Is your product high-risk under Annex III?

MarTech is NOT typically high-risk under Annex III. Exception cases:

  • AI used to evaluate consumer creditworthiness as part of lead scoring (Annex III point 5(b))
  • AI used in political microtargeting that could influence democratic processes (Annex III point 8)
  • AI used in employment-adjacent recruitment marketing (Annex III point 4)

For standard CDP, email marketing, social media management, audience analytics, and ad-creative generation, Annex III does not apply directly.

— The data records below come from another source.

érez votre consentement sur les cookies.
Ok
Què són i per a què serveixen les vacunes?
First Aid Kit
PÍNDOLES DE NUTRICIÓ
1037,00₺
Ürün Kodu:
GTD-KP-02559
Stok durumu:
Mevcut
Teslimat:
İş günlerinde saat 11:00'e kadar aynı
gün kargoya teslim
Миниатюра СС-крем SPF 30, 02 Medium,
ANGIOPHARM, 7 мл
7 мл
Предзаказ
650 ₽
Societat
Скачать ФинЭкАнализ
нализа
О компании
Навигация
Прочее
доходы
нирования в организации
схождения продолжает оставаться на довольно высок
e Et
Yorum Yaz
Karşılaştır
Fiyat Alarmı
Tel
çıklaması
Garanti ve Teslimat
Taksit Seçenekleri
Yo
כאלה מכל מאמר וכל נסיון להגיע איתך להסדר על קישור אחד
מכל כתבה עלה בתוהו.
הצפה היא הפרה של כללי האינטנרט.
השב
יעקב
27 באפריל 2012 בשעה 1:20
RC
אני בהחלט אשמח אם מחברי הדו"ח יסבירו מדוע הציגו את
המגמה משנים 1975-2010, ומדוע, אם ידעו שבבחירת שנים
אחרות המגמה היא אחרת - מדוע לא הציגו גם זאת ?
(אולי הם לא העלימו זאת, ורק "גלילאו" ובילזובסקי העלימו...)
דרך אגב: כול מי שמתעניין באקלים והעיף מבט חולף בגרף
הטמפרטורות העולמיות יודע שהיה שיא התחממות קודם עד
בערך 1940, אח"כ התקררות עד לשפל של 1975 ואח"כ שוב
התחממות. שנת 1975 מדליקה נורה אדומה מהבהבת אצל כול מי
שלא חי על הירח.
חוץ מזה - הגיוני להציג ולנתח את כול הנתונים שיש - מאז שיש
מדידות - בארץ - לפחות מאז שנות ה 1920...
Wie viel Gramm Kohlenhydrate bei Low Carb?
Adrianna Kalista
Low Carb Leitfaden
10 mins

Your main exposure is Article 5 and Article 50.

Article 50 transparency obligations

Article 50 applies in two ways:

Article 50(1): conversational AI in martech (chatbots for lead capture, AI-powered SDR tools) must disclose AI nature.

Article 50(2): AI-generated ad copy, AI-generated images, AI-written email sequences, AI-summarised lead-research must be marked as AI-generated. The marking obligation falls on the deployer (your customer) and on you as the provider of the tool. Build the marking into your output by default.

Article 5 is the under-discussed risk for martech:

  • 5(1)(a) prohibits subliminal techniques manipulating behaviour in ways that cause harm. AI-optimised conversion funnels that learn psychological pressure tactics against specific user segments sit very close to this line.
  • 5(1)(b) prohibits exploitation of vulnerabilities due to age, disability, or socioeconomic situation. Targeting algorithms that identify and exploit financial-distress signals are a documented enforcement-priority for the European Commission.

Self-audit checklist before 2 August 2026

Seven checks before 2 August 2026:

  1. List every AI feature: audience targeting, predictive lead scoring, ad-creative generation, copy generation, send-time optimisation, chatbot, journey orchestration.
  2. Run an Article 5 review. Document the design rationale for any feature that learns or exploits psychological pressure, urgency framing, or vulnerability targeting.
  3. Add Article 50(1) disclosure to all chatbots and conversational SDR features.
  4. Add Article 50(2) machine-readable markers and visible labels to AI-generated ad creative, email copy, and landing-page content. Build it into the export and the publish flow.
  5. Update merchant-facing documentation: your customers will use your AI in their own campaigns and need to inherit your compliance posture.
  6. Coordinate with your DSA and ePrivacy compliance work. The Article 5 prohibition and DSA Article 28 (dark patterns) overlap heavily.
  7. Set up Article 73 incident reporting for misuse cases reported by users or watchdog groups.

Penalties and enforcement

Penalty ceilings:

  • Article 5 prohibited-practice violations: €35M or 7% of global turnover
  • Article 50 failures: €15M or 3%

Worked example: a martech SaaS with €6M ARR faces a theoretical Article 5 maximum of €420,000 plus Article 50 maximum of €180,000 per violation. Bigger cost: ad-platform delisting. Meta, Google, TikTok, and LinkedIn now enforce platform-side Article 50 marking compliance and remove integrations that flood ad surfaces with unmarked AI-generated creative. Recovery takes 3 to 9 months.